Single cells RNA profiling
Sample preparation
Single cells were prepared from POT, GEF1 and TRM4 cells. After centrifugation, single cells were washed with PBS and were re-suspended with a buffer (Ca++/Mg++ free PBS + 0.04% BSA) at 1,000 cells/µl.
Sequencing
Viability was confirmed to be > 90% in all samples using acridine orange/propidium iodide dye with LUNA-FL Dual Fluorescence Cell Counter (Logos Biosystems, L20001). Single cell suspensions were loaded on a Chromium Single Cell 3’ Chip (10X Genomics) and were run in the Chromium Controller to generate single-cell gel bead-in-emulsions using the 10X genomics 3’ Chromium v2.0 platform as per manufacturer’s instructions. Single-cell RNA-seq libraries were prepared according to the manufacturer’s protocol and the library quality was confirmed with a Bioanalyzer High-Sensitivity DNA Kit (Agilent, 5067-4627) and a Qubit dsDNA HS Assay Kit (ThermoFisher, Q32851).
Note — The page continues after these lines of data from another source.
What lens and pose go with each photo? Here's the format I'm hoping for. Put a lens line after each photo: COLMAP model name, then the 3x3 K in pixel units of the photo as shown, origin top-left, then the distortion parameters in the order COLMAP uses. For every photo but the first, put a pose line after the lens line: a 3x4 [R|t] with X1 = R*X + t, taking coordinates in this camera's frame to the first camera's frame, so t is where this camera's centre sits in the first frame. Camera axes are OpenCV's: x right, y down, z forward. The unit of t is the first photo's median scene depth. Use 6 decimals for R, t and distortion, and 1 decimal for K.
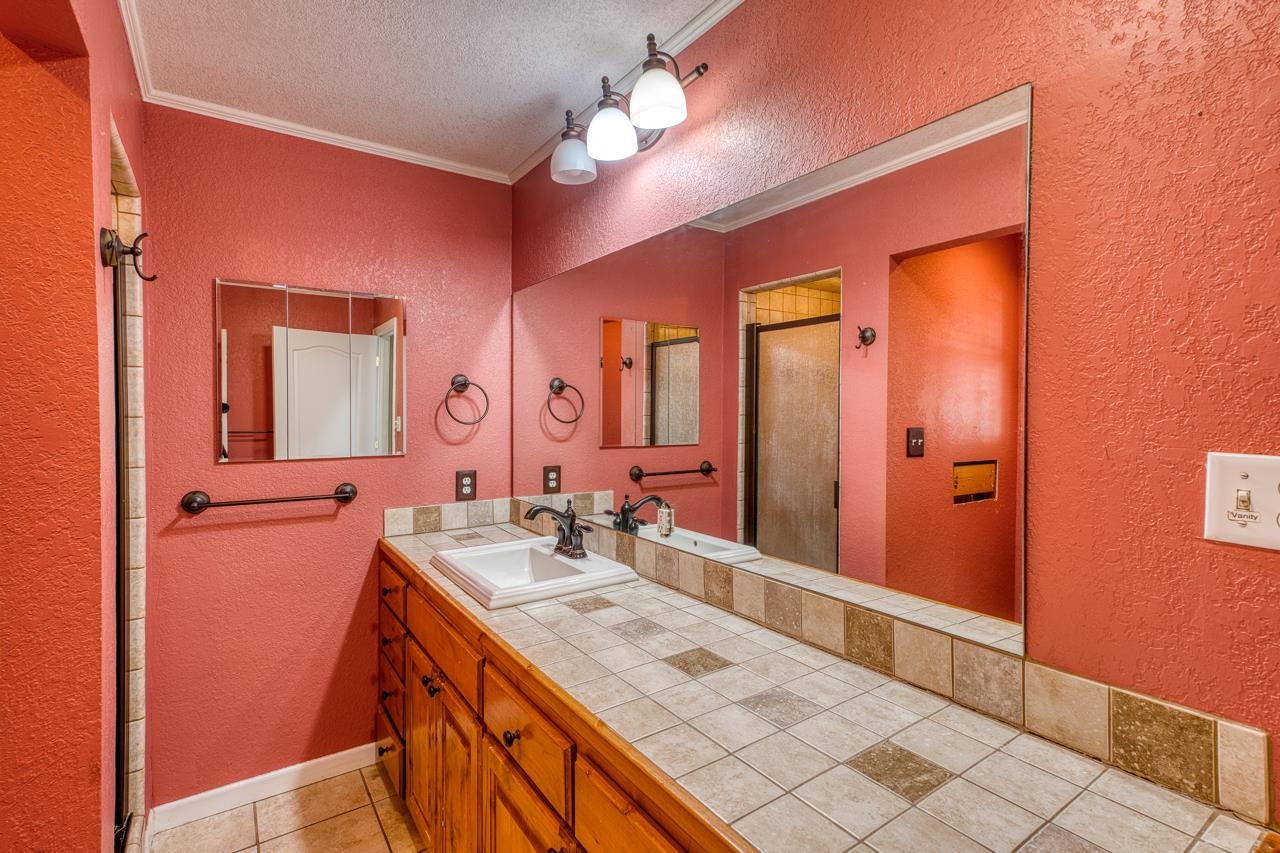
lens RADIAL K [[603.1, 0, 644.3], [0, 603.1, 422.5], [0, 0, 1]] dist [0.022129, -0.001111]
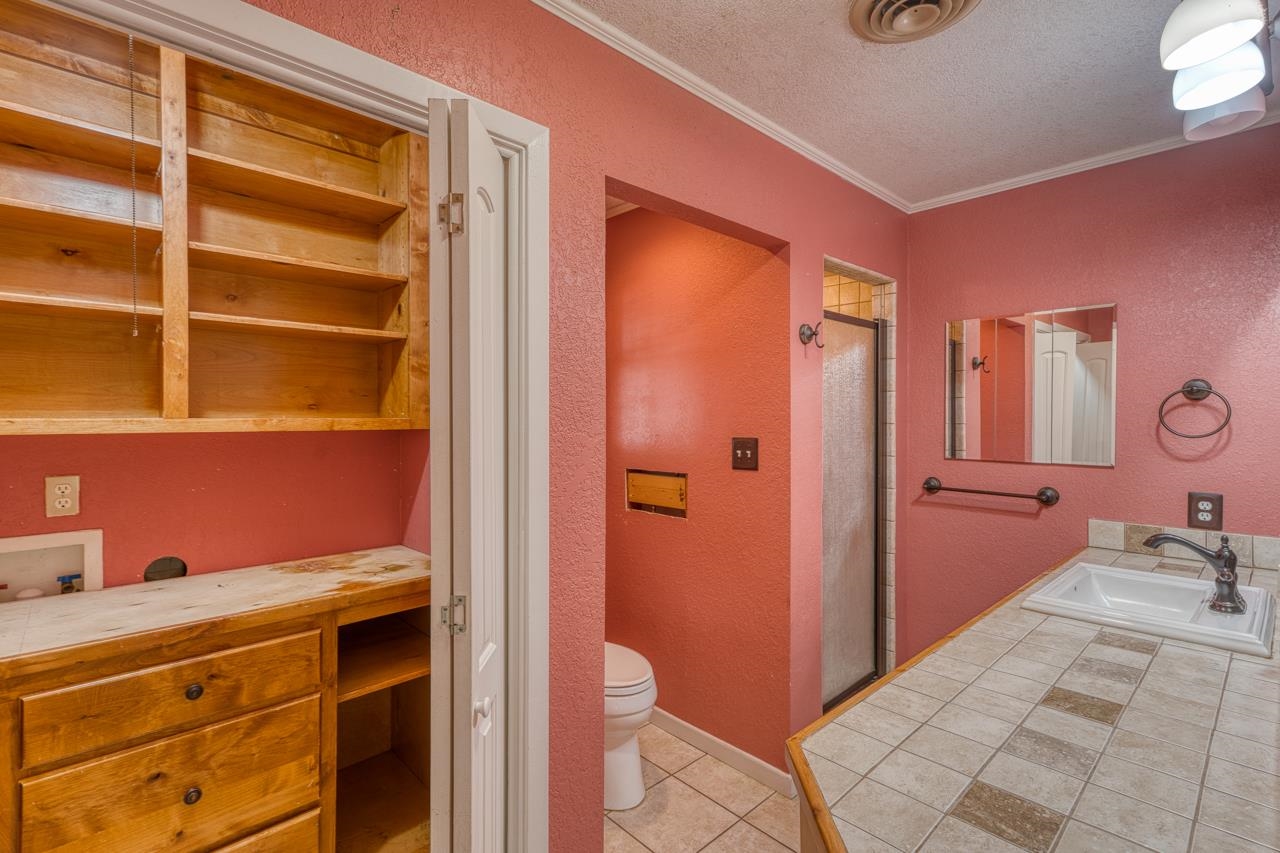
lens RADIAL K [[603.1, 0, 644.3], [0, 603.1, 422.5], [0, 0, 1]] dist [0.022129, -0.001111]
pose [[0.151122, 0.010391, -0.988461, 0.629165], [-0.024275, 0.999682, 0.006798, -0.007326], [0.988217, 0.022967, 0.151326, 0.156056]]
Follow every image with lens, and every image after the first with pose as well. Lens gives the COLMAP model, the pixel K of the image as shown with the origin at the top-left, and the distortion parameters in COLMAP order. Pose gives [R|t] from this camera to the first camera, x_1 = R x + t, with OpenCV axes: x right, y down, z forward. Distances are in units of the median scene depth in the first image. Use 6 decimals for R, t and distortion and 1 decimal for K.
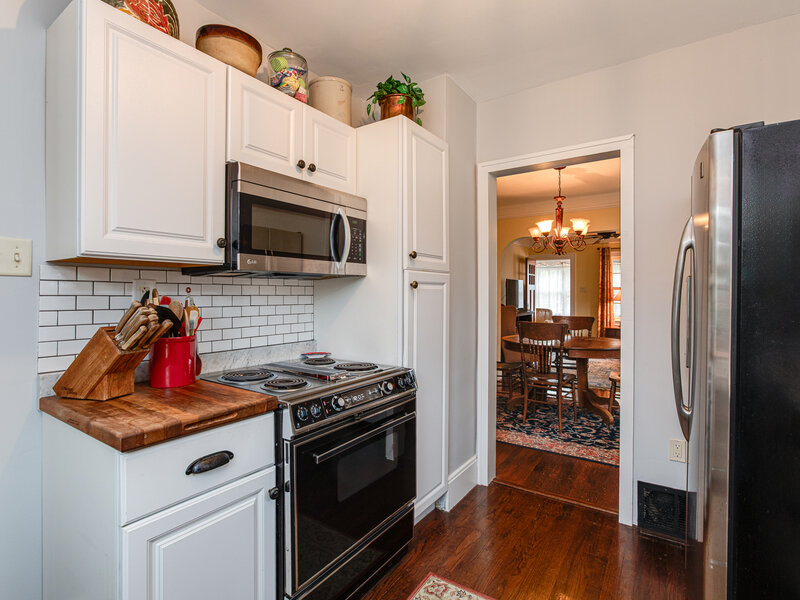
lens RADIAL K [[417.9, 0, 396.9], [0, 417.9, 296.7], [0, 0, 1]] dist [-0.005832, -0.000710]
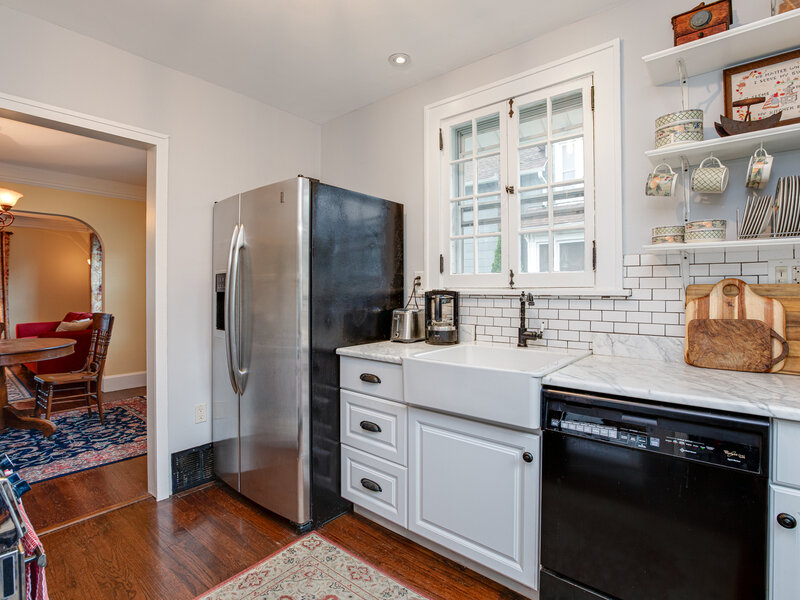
lens RADIAL K [[417.9, 0, 396.9], [0, 417.9, 296.7], [0, 0, 1]] dist [-0.005832, -0.000710]
pose [[0.092877, -0.008372, 0.995642, -0.375351], [0.007911, 0.999939, 0.007670, 0.020848], [-0.995646, 0.007164, 0.092938, 0.251454]]
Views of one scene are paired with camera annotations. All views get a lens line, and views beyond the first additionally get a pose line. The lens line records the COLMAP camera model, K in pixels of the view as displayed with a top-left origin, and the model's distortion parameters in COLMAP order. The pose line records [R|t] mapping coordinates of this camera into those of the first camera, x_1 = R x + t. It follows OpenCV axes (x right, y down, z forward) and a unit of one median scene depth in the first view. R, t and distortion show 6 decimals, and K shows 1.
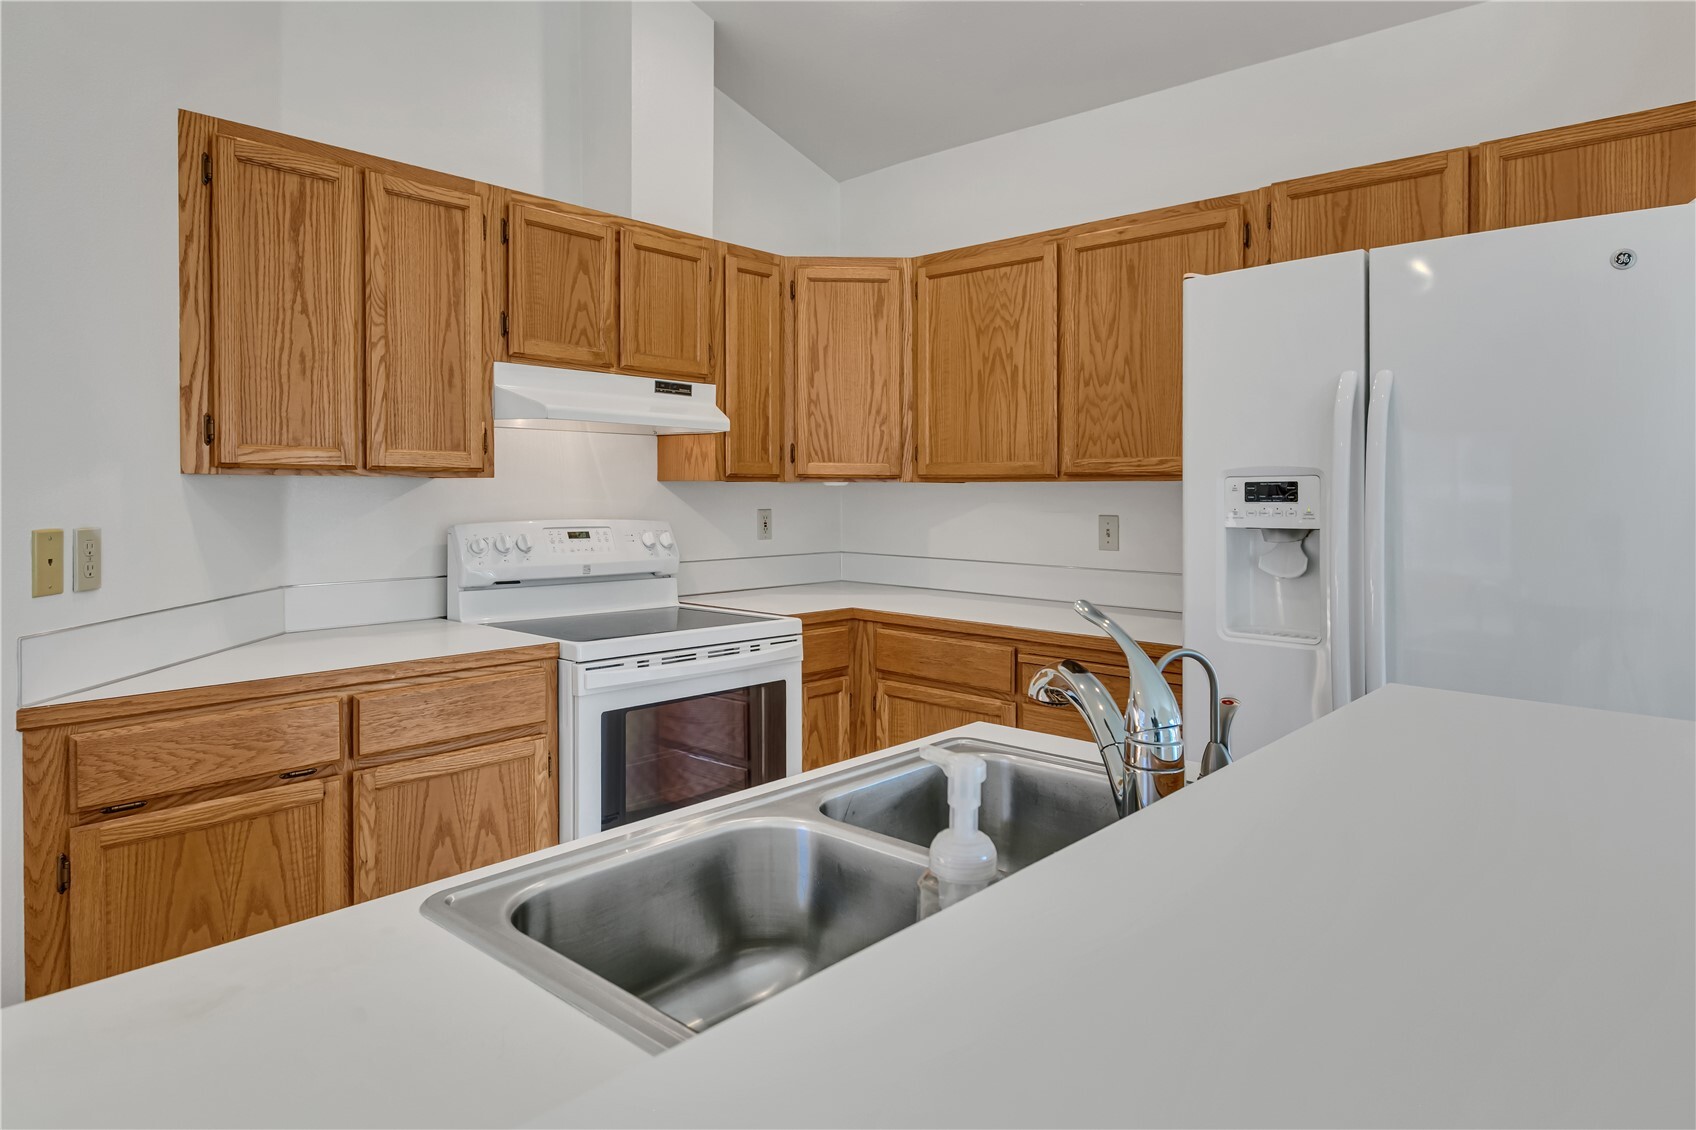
lens RADIAL K [[1012.5, 0, 844.0], [0, 1012.5, 499.7], [0, 0, 1]] dist [-0.000172, -0.000540]
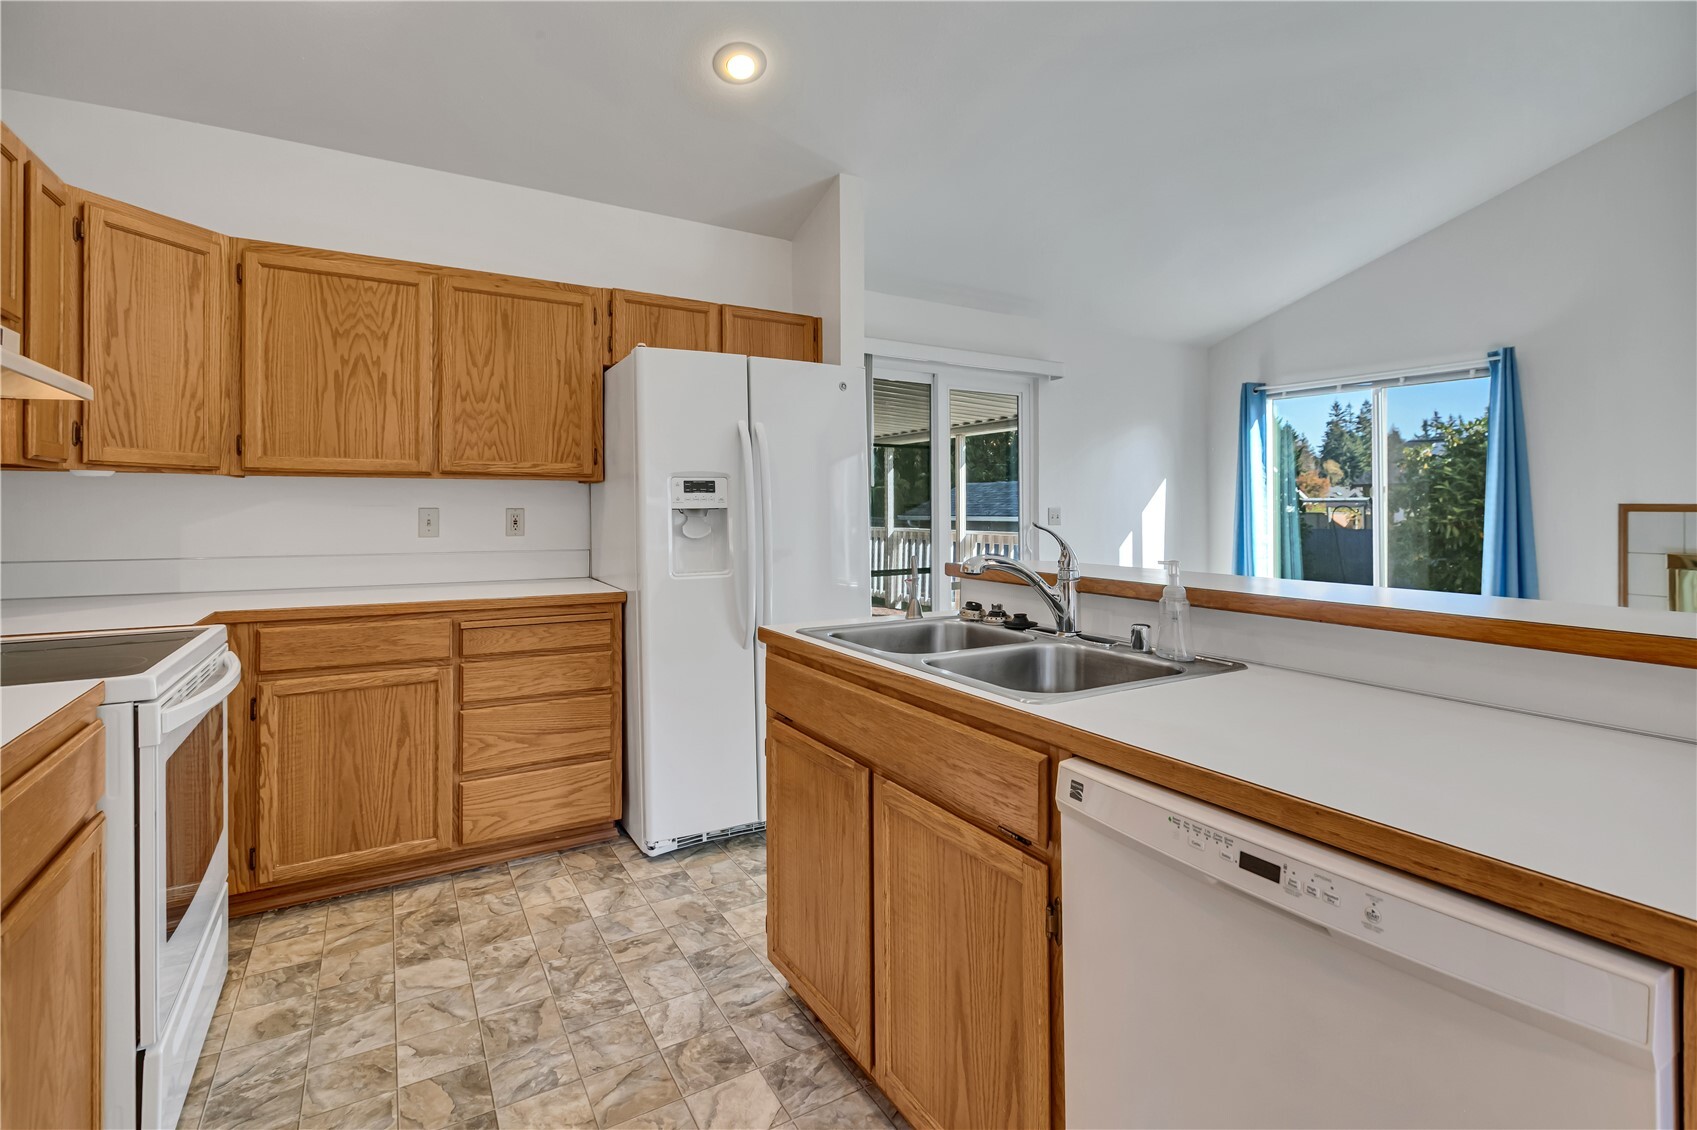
lens RADIAL K [[778.1, 0, 848.4], [0, 778.1, 499.6], [0, 0, 1]] dist [-0.000555, -0.000363]
pose [[0.289047, 0.002846, 0.957311, -0.529171], [0.007865, 0.999955, -0.005348, 0.016050], [-0.957283, 0.009075, 0.289012, 0.280833]]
Samples were pooled up to three and sequenced on an Illumina HiSeq 4000 according to standard 10X Genomics protocol.
Data analysis
cellRanger (v2.1.1) was run on the raw data using GRCh38 annotation (v1.2.0). Output from cellRanger was loaded into the statistical computing environment R v3 (www.r-project.org) through the function load_cellranger_matrix_h5 from package cellranger (v1.1.0; genome = “GRCh38”). Datasets were merged according to gene names. Before normalization, a series of filtering steps was performed. Only those cells showing at least 1,500 detected genes and 5,000 UMIs were considered for further analyses (Torre et al., 2018). Reads mapping on mitochondrial genes were excluded. After that, data were imported in Seurat (v2.3.4) (Butler et al., 2018) and scaled (NormalizeData function using normalization.method = “LogNormalize”, scale.factor = 10000, followed by the ScaleData function). A further filtering step was performed based on the cumulative level of expression (the sum of the Seurat-scaled values) of three housekeeping genes (GAPDH, RPL26 and RPL36) (Lin et al., 2018). Manual inspection of these values versus the number of UMIs per cell (or the number of genes with non-zero expression per cell) revealed no significant correlation between the two. Nevertheless, a number of cells showed extremely low expression of these genes, so those in the bottom 1% were excluded from further analyses. At last, genes expressed in less than 20 cells were also excluded. Linear normalization and scaling were performed again on the filtered, raw data. Variable genes were identified using the FindVariableGenes function of Seurat (mean.function = ExpMean, dispersion.function = LogVMR, x.low.cutoff = 0.01, x.high.cutoff = 6, y.cutoff = 0.01, num.bin = 100). Principal component analysis (PCA) was run using variable genes as input and, based on p-values estimated by the JackStraw function, the top 44 components were kept. These components were used as input for further dimensionality reduction (using t-Distributed Stochastic Neighbor Embedding; t-SNE) through the RunTSNE function (perplexity = 50, do.fast = TRUE, seed.use=44). Clusters were then identified using FindClusters (resolution = 0.6).
Data Access
Sequence data have been deposited at the European Genome-phenome Archive (EGA), which is hosted by the EBI and the CRG, under accession number EGAS00001003200. Further information about EGA can be found on https://ega-archive.org.
Acknowledgments
A.S. is supported by the Wellcome Trust (202778/B/16/Z), Cancer Research UK (A22909) and the Chris Rokos Fellowship in Evolution and Cancer. We acknowledge funding from the National Institute of Health (NCI U54 CA217376) to A.S. and C.C.M. This work was also supported a Wellcome Trust award to the Centre for Evolution and Cancer (105104/Z/14/Z). U.B. is supported by The NIHR (RP-2016-07-28), CRUK (A25128, A22897) and by an NIHR Biomedical Research Centre Grant to the Institute of Cancer Research and The Royal Marsden NHS Foundation Trust. C.C.M. was supported in part by NIH grants U54 CA217376, P01 CA91955, R01 CA170595, R01 CA185138 and R01 CA140657 as well as CDMRP Breast Cancer Research Program Award BC132057 and an Arizona Investigator Grant ADHS18-198847. We thank Michael Hubank, Eleni Koutroumanidou and Debbie Hughes for technical support.